— TASK ITEM —
What is needed is a copy of each line in the listing that contains "pyjama".
━━ INFORMATION PROVIDED
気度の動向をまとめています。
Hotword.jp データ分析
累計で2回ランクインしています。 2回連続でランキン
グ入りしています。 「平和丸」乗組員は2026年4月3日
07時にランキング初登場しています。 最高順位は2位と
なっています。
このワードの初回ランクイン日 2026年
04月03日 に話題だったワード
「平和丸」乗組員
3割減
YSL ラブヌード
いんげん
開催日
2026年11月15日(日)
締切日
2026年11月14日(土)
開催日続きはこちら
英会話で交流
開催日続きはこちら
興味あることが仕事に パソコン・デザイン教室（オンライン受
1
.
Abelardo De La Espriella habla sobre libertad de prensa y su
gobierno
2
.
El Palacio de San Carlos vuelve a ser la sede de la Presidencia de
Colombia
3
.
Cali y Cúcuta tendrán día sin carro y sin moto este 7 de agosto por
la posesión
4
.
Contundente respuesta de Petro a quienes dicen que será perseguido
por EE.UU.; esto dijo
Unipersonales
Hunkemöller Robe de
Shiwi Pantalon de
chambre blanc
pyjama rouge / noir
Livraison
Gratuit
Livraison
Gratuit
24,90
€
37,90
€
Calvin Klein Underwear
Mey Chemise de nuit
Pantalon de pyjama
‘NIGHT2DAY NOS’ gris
━━━━
— RESPONSE BELOW —
pyjama rouge / noir
Pantalon de pyjama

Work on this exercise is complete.